ВАША ЗАДАЧА: Можете дословно переписать из отрывка о Лаэннеке фрагмент, начиная со слов «Сначала он сопротивлялся.» и далее вплоть до слов «сентября 1816 года.» включительно?

ПРЕДОСТАВЛЕННЫЙ ОТРЫВОК:
Сначала он сопротивлялся. Расположенная на краю Парижа вдали от университетского квартала, имевшая всего сто коек и не отмеченная никакими заслугами, Неккер не считалась сколько-нибудь масштабным или просто хорошим учреждением. Но либо от отчаяния, либо из-за нежелания обидеть Бикке или, как предположил один историк, потому что вокруг больницы был чудесный сад, где он мог бы заниматься спортом, Лаэннек наконец решил воспользоваться этим предложением. Его официальное назначение состоялось 4 сентября 1816 года.
Главного исторического события оставалось ждать недолго. В пределах совсем небольшого периода после вступления в должность во время обычного ежедневного обхода Лаэннека произошло самое важное событие в области медицины начала девятнадцатого века. Г. Б. Гранвиль, один из английских студентов, ставший свидетелем знаменательного момента, называет дату 13 сентября. Лучше всего этот эпизод описан самим Лаэннеком в книге, изданной им три года спустя:
В 1816 году я консультировал молодую женщину, имевшую общие симптомы заболевания сердца, при этом перкуссия и прикладывание руки не имели большого смысла по причине значительной степени упитанности пациентки. Другой из вышеупомянутых методов [прикладывание уха к передней части грудной клетки] был также неприемлем в силу ее возраста и пола. Мне пришел в голову простой, общеизвестный и в то же время обнадеживающий факт из акустики, который мог оказаться некоторым образом полезным в данном случае. Я имею в виду явление усиления звука при его прохождении через твердые тела, подобно тому, как мы слышим скрежет гвоздя на одном конце куска дерева, приложив ухо к другому. Подумав об этом, я тут же свернул из листа бумаги некое подобие цилиндра и приставил один его конец к области сердца, а другой к своему уху, и был немало изумлен и обрадован, обнаружив, что таким образом я мог слышать биение сердца гораздо яснее и отчетливее, чем когда-либо, прикладывая ухо непосредственно к груди. С этого момента я задумался о том, что данное обстоятельство может послужить средством, позволяющим не только определять характер сердцебиения, но и более эффективно оценивать любые звуки, производимые движением внутренних органов груди. Для подтверждения своего предположения я сразу же начал проводить в больнице Неккер серию наблюдений, которые продолжаются по сегодняшний день. В результате я обнаружил ряд новых признаков заболеваний органов грудной клетки, по большей части вполне определенных, простых и ярко выраженных, возможно, полезных при диагностике заболеваний легких, сердца и плевры, как в качестве прямых и косвенных свидетельств, так и в виде индикатора для хирурга, получить которые можно с помощью пальцев и звука в случае соответствующих жалоб.

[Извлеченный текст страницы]
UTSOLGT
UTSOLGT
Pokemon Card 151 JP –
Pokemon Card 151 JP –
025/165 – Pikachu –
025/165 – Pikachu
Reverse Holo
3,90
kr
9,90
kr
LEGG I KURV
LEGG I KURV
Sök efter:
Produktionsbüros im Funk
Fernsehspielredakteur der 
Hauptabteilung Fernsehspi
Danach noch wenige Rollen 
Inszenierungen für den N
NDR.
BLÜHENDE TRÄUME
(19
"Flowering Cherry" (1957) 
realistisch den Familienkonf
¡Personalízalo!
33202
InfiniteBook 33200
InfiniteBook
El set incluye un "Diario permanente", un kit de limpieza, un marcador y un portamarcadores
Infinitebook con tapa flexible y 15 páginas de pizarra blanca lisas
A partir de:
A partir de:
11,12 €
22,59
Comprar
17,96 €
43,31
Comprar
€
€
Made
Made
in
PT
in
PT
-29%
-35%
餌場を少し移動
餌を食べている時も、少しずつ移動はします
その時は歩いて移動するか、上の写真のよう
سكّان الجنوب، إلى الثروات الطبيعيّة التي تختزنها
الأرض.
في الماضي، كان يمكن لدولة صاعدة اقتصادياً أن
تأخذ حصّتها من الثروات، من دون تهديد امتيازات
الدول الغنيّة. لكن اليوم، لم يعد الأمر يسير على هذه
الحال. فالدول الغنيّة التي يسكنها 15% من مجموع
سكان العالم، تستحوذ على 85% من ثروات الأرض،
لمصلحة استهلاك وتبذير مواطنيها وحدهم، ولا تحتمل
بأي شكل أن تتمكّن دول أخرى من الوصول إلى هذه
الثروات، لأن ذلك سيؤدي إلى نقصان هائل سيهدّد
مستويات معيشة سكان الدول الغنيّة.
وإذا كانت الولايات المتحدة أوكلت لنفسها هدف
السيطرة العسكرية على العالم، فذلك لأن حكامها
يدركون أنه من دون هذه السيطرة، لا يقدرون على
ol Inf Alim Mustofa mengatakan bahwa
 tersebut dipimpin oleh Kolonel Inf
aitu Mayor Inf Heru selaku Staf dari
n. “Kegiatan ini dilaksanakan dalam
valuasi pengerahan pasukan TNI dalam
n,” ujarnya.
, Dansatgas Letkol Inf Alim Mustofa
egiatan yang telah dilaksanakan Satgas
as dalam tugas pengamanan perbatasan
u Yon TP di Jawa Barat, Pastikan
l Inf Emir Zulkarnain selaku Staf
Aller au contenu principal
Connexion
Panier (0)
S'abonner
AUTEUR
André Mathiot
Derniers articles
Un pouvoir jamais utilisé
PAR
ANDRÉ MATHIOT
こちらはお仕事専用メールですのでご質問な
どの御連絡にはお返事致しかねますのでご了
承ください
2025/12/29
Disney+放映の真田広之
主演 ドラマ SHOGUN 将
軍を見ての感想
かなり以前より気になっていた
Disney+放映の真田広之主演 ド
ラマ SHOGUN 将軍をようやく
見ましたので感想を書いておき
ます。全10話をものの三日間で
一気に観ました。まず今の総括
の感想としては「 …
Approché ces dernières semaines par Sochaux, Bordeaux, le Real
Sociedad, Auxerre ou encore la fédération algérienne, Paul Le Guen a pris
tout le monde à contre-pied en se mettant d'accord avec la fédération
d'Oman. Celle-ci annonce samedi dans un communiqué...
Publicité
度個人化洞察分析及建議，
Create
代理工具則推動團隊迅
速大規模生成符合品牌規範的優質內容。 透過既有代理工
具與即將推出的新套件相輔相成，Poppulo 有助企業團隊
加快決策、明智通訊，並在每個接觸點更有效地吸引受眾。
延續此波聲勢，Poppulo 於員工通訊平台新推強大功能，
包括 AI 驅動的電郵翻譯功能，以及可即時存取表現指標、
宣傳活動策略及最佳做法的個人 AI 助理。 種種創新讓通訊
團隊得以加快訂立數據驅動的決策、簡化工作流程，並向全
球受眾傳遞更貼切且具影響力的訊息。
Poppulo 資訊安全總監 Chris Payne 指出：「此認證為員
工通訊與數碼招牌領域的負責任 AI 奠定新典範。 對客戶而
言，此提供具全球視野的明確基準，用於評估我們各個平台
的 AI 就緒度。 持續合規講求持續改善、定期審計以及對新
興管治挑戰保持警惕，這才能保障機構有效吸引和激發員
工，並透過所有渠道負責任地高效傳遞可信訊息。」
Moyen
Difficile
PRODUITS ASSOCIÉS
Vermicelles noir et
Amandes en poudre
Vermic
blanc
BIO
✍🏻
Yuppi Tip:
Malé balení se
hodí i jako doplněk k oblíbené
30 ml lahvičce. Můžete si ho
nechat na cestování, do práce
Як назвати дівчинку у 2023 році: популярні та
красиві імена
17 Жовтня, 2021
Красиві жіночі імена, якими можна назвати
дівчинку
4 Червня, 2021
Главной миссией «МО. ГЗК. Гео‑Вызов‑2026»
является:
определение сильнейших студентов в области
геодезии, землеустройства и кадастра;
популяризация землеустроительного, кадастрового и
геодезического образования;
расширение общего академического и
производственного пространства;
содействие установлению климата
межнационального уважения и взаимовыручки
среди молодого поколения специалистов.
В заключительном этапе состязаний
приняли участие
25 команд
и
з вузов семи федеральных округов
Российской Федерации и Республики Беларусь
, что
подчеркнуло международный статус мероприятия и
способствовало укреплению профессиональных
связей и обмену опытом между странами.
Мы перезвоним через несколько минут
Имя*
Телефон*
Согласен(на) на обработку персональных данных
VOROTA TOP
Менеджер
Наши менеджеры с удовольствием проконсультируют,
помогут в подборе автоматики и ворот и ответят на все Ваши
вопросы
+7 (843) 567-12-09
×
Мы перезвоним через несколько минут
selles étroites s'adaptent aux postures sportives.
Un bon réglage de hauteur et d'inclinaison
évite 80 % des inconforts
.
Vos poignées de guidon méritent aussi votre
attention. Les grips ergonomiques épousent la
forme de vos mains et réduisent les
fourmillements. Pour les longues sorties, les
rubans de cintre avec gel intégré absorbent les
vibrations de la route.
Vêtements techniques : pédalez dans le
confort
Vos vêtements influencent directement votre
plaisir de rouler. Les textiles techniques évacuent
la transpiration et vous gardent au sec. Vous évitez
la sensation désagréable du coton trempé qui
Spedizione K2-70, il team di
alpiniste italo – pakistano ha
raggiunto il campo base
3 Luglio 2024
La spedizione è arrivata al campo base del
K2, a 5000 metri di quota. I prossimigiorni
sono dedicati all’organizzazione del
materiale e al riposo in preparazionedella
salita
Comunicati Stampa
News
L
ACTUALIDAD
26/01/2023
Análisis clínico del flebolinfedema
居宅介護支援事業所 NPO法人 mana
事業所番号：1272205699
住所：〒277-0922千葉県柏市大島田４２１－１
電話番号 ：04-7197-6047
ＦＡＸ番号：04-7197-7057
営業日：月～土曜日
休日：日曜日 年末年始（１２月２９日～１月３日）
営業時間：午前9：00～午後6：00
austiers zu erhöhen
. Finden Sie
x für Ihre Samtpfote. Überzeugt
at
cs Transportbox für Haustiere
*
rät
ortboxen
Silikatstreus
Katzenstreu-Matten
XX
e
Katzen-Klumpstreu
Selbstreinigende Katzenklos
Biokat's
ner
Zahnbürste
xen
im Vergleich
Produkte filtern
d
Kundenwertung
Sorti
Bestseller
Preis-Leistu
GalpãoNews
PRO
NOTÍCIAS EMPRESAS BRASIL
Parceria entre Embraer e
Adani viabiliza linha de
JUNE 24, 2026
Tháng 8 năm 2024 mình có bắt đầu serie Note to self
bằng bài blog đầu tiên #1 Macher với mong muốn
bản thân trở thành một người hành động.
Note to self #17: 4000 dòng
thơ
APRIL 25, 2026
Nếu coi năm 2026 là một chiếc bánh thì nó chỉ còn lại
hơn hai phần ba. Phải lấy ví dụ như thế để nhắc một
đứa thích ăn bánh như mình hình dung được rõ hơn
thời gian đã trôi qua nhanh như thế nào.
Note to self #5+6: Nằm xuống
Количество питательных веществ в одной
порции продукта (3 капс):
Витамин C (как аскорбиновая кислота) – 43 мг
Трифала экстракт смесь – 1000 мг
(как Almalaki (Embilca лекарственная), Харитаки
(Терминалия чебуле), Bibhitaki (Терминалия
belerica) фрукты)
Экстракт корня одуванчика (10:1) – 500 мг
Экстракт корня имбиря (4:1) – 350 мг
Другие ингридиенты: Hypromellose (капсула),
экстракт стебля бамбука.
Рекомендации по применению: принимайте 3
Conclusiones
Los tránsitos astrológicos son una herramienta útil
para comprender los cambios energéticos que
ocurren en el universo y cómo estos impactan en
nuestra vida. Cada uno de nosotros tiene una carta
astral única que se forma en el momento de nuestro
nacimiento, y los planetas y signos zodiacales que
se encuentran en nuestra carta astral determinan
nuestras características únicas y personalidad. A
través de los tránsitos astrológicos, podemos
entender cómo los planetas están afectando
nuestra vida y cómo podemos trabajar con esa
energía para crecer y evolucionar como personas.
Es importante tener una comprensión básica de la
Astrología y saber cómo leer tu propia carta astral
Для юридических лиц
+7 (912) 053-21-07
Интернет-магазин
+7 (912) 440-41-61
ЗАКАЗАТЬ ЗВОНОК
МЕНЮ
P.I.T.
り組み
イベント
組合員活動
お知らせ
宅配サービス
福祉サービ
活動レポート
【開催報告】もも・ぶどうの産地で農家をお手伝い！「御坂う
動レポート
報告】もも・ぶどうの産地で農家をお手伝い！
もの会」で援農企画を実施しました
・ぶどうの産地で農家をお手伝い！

РАЗДЕЛ ОТВЕТА:
Сначала он сопротивлялся. Расположенная на краю Парижа вдали от университетского квартала, имевшая всего сто коек и не отмеченная никакими заслугами, Неккер не считалась сколько-нибудь масштабным или просто хорошим учреждением. Но либо от отчаяния, либо из-за нежелания обидеть Бикке или, как предположил один историк, потому что вокруг больницы был чудесный сад, где он мог бы заниматься спортом, Лаэннек наконец решил воспользоваться этим предложением. Его официальное назначение состоялось 4 сентября 1816 года.